O rol deverá observar os requisitos estabelecidos no art. 450 do CPC, quanto à completa qualificação das testemunhas, quanto possível.
As partes deverão observar as disposições dos §§ 6º e 7º, do art. 357, do novo CPC, em especial quanto ao § 6º, devendo a parte observar que o limite é de três testemunhas para prova de cada fato.

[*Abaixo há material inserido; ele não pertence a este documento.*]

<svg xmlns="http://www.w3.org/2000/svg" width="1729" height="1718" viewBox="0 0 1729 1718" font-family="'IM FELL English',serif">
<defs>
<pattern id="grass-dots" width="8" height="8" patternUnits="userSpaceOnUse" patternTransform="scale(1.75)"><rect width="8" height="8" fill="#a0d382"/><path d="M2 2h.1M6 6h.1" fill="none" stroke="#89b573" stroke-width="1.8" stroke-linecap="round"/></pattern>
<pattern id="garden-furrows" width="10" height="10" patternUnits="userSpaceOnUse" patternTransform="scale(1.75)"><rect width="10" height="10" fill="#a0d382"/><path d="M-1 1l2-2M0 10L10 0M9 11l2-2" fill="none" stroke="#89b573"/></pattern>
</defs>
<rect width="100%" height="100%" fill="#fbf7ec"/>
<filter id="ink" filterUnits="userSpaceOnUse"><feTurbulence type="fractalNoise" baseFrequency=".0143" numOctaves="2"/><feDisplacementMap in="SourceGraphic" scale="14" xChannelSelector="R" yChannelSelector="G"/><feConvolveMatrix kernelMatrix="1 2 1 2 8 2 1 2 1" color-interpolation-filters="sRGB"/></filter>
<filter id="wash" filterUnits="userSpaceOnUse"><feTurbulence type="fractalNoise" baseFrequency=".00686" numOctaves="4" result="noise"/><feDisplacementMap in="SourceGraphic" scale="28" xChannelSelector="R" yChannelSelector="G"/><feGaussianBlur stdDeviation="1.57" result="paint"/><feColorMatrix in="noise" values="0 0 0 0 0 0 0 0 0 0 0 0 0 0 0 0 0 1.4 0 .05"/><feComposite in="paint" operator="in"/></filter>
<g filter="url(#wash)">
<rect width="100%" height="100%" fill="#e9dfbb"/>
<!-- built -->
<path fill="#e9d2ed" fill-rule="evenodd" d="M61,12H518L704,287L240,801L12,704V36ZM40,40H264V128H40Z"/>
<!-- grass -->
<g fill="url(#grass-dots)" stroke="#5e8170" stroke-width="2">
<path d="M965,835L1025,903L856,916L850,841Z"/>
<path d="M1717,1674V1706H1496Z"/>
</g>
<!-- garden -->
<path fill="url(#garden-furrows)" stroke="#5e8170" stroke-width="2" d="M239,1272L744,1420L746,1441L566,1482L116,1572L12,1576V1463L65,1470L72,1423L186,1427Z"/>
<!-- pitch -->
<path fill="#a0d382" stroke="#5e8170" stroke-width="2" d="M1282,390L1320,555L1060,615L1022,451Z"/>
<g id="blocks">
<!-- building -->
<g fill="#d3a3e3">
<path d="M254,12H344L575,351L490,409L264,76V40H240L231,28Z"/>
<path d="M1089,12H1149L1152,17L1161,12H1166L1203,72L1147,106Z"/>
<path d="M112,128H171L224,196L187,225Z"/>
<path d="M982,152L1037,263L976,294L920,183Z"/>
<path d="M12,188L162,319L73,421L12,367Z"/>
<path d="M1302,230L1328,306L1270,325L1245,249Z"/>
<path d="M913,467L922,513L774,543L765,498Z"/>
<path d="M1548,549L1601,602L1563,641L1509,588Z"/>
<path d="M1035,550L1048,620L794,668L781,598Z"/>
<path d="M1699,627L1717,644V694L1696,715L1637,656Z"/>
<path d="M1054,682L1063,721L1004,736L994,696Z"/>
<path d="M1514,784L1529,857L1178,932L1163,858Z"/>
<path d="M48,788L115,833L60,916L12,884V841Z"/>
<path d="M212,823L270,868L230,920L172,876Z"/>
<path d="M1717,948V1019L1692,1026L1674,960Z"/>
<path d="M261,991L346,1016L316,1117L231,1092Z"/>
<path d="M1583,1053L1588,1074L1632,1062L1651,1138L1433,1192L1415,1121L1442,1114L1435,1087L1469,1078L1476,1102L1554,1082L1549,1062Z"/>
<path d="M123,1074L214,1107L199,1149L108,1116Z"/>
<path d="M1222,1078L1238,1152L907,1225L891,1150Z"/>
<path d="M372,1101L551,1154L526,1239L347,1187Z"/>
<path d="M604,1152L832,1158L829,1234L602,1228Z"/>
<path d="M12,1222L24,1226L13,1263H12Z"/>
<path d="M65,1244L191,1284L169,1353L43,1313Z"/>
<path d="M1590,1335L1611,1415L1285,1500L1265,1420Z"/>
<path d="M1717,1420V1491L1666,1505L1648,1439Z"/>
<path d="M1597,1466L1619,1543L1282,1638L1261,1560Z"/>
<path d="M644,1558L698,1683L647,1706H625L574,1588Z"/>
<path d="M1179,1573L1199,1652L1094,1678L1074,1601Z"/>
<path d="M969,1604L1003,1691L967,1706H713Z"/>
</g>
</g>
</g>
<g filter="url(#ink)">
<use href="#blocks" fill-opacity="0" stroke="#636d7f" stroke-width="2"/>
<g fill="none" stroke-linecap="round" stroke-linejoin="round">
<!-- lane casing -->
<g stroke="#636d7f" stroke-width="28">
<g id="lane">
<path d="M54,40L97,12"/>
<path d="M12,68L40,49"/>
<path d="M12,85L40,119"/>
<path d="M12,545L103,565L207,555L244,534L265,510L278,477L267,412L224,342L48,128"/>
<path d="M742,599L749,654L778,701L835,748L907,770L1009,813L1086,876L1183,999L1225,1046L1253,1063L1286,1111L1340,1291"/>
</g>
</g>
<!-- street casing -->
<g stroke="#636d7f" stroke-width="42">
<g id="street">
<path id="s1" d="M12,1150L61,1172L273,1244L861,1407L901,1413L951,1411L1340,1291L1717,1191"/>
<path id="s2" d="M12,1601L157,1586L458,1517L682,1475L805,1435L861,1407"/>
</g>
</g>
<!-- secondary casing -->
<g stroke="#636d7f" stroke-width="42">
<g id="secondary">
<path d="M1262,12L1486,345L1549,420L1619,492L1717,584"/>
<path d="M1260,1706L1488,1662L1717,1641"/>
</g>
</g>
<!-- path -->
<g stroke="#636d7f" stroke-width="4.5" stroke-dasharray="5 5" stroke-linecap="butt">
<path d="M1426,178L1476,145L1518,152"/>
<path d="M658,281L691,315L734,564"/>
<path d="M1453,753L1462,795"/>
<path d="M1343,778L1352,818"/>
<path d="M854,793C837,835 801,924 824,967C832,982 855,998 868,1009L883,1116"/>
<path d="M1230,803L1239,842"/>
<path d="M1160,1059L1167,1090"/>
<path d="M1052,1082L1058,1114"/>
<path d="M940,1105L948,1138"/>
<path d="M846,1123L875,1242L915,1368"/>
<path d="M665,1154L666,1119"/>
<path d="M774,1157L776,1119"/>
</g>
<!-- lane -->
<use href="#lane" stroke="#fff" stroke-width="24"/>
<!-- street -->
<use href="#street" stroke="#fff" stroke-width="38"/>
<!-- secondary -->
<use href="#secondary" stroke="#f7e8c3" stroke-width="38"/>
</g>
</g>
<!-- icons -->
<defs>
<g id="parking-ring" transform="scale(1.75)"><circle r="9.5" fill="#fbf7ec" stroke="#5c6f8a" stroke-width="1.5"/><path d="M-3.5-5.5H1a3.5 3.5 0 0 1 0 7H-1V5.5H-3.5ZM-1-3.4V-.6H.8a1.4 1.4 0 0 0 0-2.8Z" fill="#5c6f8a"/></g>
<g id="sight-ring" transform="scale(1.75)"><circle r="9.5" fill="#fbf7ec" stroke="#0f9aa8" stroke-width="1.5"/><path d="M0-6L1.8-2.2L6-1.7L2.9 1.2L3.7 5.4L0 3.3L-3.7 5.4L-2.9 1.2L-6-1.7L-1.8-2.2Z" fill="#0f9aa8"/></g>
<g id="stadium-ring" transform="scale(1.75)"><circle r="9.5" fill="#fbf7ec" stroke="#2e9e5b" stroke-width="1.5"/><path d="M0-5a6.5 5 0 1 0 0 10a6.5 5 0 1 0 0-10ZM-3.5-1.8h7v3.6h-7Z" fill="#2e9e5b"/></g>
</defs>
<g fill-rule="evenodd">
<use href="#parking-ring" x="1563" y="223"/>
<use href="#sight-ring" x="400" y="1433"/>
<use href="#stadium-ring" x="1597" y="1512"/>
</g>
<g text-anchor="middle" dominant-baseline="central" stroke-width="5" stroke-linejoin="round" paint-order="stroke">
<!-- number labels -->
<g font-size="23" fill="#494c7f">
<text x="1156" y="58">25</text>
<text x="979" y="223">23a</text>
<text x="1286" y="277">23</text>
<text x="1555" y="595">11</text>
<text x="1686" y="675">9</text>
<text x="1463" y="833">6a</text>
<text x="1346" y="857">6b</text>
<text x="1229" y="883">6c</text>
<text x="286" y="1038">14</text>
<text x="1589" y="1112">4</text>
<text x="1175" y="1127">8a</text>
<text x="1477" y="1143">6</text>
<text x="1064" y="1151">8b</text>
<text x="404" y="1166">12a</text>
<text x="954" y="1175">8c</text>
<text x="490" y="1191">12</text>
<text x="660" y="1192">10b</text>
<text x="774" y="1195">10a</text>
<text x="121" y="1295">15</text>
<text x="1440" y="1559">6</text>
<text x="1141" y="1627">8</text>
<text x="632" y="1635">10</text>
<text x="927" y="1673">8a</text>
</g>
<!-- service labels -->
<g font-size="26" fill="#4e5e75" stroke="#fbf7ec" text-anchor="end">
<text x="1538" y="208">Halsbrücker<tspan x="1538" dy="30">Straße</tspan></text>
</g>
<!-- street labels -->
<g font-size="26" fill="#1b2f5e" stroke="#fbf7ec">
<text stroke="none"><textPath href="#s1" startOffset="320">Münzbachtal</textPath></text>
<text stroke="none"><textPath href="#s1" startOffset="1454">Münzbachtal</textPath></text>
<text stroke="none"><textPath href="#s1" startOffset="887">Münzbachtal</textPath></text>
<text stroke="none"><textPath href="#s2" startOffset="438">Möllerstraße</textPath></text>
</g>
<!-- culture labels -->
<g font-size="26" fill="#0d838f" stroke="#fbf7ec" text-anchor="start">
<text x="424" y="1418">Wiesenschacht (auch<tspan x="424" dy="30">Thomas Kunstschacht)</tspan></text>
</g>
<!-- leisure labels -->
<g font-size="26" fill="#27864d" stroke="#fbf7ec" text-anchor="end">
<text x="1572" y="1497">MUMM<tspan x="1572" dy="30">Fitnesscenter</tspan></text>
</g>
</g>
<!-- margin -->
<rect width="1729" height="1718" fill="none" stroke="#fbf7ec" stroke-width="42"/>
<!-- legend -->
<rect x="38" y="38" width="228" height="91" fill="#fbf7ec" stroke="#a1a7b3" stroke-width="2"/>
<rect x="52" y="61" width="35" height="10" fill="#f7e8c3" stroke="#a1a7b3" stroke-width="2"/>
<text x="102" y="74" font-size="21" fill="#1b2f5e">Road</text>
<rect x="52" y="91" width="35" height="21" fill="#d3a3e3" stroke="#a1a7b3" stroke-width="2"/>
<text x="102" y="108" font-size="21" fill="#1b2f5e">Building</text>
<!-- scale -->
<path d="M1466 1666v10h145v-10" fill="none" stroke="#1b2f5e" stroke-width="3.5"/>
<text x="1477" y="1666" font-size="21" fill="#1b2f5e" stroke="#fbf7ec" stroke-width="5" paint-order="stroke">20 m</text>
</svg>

Ainda, havendo interesse no DEPOIMENTO PESSOAL de qualquer das partes, deverão requerê-lo de forma expressa, considerando a necessidade de adequação da pauta.
4.2 – Prova PERICIAL:
No que tange à eventual requerimento de prova pericial, deverá a parte informar a área da ESPECIALIDADE pretendida, justificando a necessidade e pertinência da prova.
4.3 –Prova DOCUMENTAL:
Quanto à prova documental, as partes deverão observar as restrições dos arts. 434 e 435 do CPC.
4.4 - Sobre o ônus da prova:
As partes deverão observar o disposto no art. 373, incisos I e II, do CPC, quanto ao ônus da prova, não sendo o caso de fixação de modo diverso, como estabelece o § 1º daquele artigo.
4.5 - Sobre audiência por videoconferência:
Havendo requerimento de produção de prova oral, CONSULTO as partes sobre o interesse na realização de audiência a ser realizada por VIDEOCONFERÊNCIA.
As partes deverão considerar que as testemunhas residentes em outra Comarca, no caso de audiência presencial e não havendo apresentação pela própria parte que as arrolou, deverão ser inquiridas necessariamente por videoconferência, nos termos do Provimento 010/2017-CGJ e art. 453, § 1º, do CPC.
Da mesma forma, havendo depoimento pessoal de parte residente em Comarca diversa, poderá ser colhido por videoconferência, nos termos do art. 385, § 3º, do CPC.
Ainda, conforme estabelece o art. 2º, § 2º do Ato nº 37/2023-CGJ, "Mediante prévio requerimento fundamentado da parte interessada, por decisão do juízo, poderá ser permitida a participação do Promotor de Justiça, Defensor Público, Advogado, partes ou testemunhas na forma virtual, disponibilizando-se o respectivo link de acesso ao sistema", devendo a parte que assim pretender, justificar fundamentadamente o pedido, sob pena de indeferimento, como estabelece o § 3º daquele artigo.